Further, Auxin said, certain solar cell and module processors in Cambodia, Malaysia, Thailand, and Vietnam obtained needed materials, such as silicon wafers, silver paste, silane, solar glass, aluminum frames, junction boxes, ethylene vinyl acetate, and backsheets, from China “either from, or with the assistance of, their Chinese parent solar conglomerates”
In its filing with the Department of Commerce, Auxin also submitted a BloombergNEF report stating that 70 percent of the actual value of the solar equipment imported into the United States from Southeast Asia accrues to China where key, pre-assembly steps take place.

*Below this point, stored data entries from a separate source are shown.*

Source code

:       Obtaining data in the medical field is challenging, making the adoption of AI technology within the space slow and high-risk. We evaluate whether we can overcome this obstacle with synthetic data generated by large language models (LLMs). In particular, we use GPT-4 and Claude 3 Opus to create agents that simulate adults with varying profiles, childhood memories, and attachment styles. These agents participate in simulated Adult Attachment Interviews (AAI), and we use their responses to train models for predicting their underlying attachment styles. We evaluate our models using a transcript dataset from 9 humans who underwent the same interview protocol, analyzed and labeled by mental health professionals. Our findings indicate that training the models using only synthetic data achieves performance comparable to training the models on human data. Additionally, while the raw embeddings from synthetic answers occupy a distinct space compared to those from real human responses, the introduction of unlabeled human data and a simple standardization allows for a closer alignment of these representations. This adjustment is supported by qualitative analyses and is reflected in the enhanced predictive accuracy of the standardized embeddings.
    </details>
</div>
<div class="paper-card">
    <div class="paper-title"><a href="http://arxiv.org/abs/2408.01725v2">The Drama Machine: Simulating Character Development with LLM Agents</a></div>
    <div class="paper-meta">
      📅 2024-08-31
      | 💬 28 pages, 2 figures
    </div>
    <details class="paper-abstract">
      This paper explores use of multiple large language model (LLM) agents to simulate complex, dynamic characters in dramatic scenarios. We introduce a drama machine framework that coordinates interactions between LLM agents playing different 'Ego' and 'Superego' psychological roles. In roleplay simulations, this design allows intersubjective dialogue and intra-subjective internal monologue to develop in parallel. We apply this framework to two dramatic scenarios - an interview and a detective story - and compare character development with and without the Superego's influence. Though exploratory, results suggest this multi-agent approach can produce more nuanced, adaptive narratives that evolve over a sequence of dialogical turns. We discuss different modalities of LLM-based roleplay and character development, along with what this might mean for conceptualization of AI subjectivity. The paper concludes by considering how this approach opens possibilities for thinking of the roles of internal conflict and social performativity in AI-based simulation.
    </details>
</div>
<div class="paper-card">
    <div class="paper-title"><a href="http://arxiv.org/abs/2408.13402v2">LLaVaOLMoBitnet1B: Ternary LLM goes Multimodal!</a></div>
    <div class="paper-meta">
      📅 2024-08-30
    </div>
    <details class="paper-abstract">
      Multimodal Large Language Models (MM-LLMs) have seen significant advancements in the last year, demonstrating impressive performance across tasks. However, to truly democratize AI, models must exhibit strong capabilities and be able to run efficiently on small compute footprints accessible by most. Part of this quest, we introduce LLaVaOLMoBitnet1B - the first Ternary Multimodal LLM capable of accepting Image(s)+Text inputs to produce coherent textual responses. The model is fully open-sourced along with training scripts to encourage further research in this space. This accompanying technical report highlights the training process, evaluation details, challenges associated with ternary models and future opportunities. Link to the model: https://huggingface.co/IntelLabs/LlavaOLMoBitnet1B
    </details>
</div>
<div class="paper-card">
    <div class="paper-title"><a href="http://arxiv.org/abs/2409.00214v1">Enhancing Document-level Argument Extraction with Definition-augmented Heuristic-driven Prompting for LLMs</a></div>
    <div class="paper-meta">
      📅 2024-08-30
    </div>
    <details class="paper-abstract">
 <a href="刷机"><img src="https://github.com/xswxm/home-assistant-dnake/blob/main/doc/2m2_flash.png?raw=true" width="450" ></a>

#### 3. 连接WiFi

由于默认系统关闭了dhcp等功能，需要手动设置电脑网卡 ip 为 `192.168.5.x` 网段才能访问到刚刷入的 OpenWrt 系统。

Auxin’s filing also noted that China had invested $643 million to $2.1 billion in polysilicon enrichment facilities while “Chinese solar conglomerates’ investments in solar cell and/or module facilities in the third countries ranged from as little as $7.7 million to a maximum of $160 million.”
In its response to Commerce’s announcement, SEIA said the decision “responds to the self-interests of one company and will lead to more market volatility and job losses. Additional tariffs will cause the loss of 70,000 American jobs, including 11,000 manufacturing jobs.”
SEIA cited a Wood Mackenzie report that argued that higher tariffs on solar components could cause solar deployment to crater by 16 gigawatts annually.